Changing approaches to wound management

Mark Nicholls reports on practices and products

In recent years wound management has been primarily nurse-led, and not benefited from a multi-disciplinary approach. This must change, said Madeleine Flanagan, Principal Lecturer at the University of Hertfordshire's school of Post Graduate Medicine in the faculty of health and human science, where she runs the MSc in Dermatology and an MSc in Skin Integrity; she is also Principal of the European Wound Management Association curriculum development project.

‘Across Europe, there is rising incidence of obesity and diabetes, which will increase the numbers of chronic wounds in the future, but we currently haven’t the appropriate inter-professional, integrated skin integrity services to meet these demands,’ she pointed out, adding that there is an urgent need to raise the profile of wound management and skin integrity so that these issues receive greater recognition as a more important part of the overall treatment of the patient, including the need to provide better training, have earlier recognition of wound issues and design relevant and effective referral pathways to provide a more cohesive approach that involves the whole medical team.

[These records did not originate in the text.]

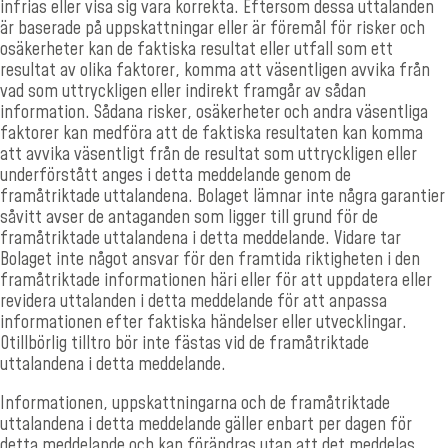
infrias eller visa sig vara korrekta. Eftersom dessa uttalanden
är baserade på uppskattningar eller är föremål för risker och
osäkerheter kan de faktiska resultat eller utfall som ett
resultat av olika faktorer, komma att väsentligen avvika från
vad som uttryckligen eller indirekt framgår av sådan
information. Sådana risker, osäkerheter och andra väsentliga
faktorer kan medföra att de faktiska resultaten kan komma
att avvika väsentligt från de resultat som uttryckligen eller
underförstått anges i detta meddelande genom de
framåtriktade uttalandena. Bolaget lämnar inte några garantier
såvitt avser de antaganden som ligger till grund för de
framåtriktade uttalandena i detta meddelande. Vidare tar
Bolaget inte något ansvar för den framtida riktigheten i den
framåtriktade informationen häri eller för att uppdatera eller
revidera uttalanden i detta meddelande för att anpassa
informationen efter faktiska händelser eller utvecklingar.
Otillbörlig tilltro bör inte fästas vid de framåtriktade
uttalandena i detta meddelande.
Informationen, uppskattningarna och de framåtriktade
uttalandena i detta meddelande gäller enbart per dagen för
detta meddelande och kan förändras utan att det meddelas.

This is ever more important, particularly where wounds are managed in patients’ homes with the growing emphasis on moving care away from acute hospitals. Ms Flanagan added: ‘With some complex wounds such as diabetic foot ulcers, the prognosis is good where we have dedicated services. Diabetic foot clinics in Europe have demonstrated that patients can be successfully and cost-effectively managed with less devastating outcomes such as amputation if patients are referred earlier.’

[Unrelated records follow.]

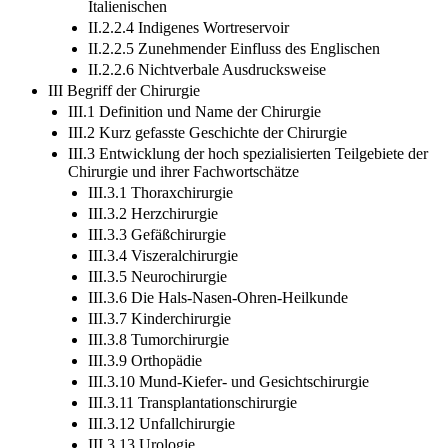
II.2.2.3 Einwirkung des Französischen und des
Italienischen
II.2.2.4 Indigenes Wortreservoir
II.2.2.5 Zunehmender Einfluss des Englischen
II.2.2.6 Nichtverbale Ausdrucksweise
III Begriff der Chirurgie
III.1 Definition und Name der Chirurgie
III.2 Kurz gefasste Geschichte der Chirurgie
III.3 Entwicklung der hoch spezialisierten Teilgebiete der
Chirurgie und ihrer Fachwortschätze
III.3.1 Thoraxchirurgie
III.3.2 Herzchirurgie
III.3.3 Gefäßchirurgie
III.3.4 Viszeralchirurgie
III.3.5 Neurochirurgie
III.3.6 Die Hals-Nasen-Ohren-Heilkunde
III.3.7 Kinderchirurgie
III.3.8 Tumorchirurgie
III.3.9 Orthopädie
III.3.10 Mund-Kiefer- und Gesichtschirurgie
III.3.11 Transplantationschirurgie
III.3.12 Unfallchirurgie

Over the last 20 years, wound care products have evolved significantly from gauze dressing, used for 150 years to the 1980s. Since then, more innovative and technologically advanced products have included foam, anti-microbial wound dressings, moist wound care and hydrocolloid dressings that combine the benefits of conventional dressings with those that promote the principle of moist wound healing.

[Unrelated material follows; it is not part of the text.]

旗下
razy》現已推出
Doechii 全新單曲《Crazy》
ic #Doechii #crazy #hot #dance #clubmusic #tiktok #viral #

Negative pressure wound therapy is also used more frequently to manage chronic, non-healing wounds. In this a vacuum is used to apply pressure to the wound bed and draw out excess fluid and cellular waste to promote healing and fight infection.
There are other developments. Until now effective ingredients that promote healing always had to be applied to the site, independent of the wound compress. A new wound compress, in development at the Hohenstein Institute in Boennigheim, Germany, integrates and continually delivers effective ingredients on the basis of Nanosol technology, to speed up healing, simplify treatment and reduce the time required for care.
According to a report from research analysts Frost & Sullivan, Europe’s advanced wound management market is experiencing high growth due to the heightened need for better and more cost-effective treatments. The 2008 revenues reached $1.52 billion; F&S estimates they will reach $4.35 billion in 2015.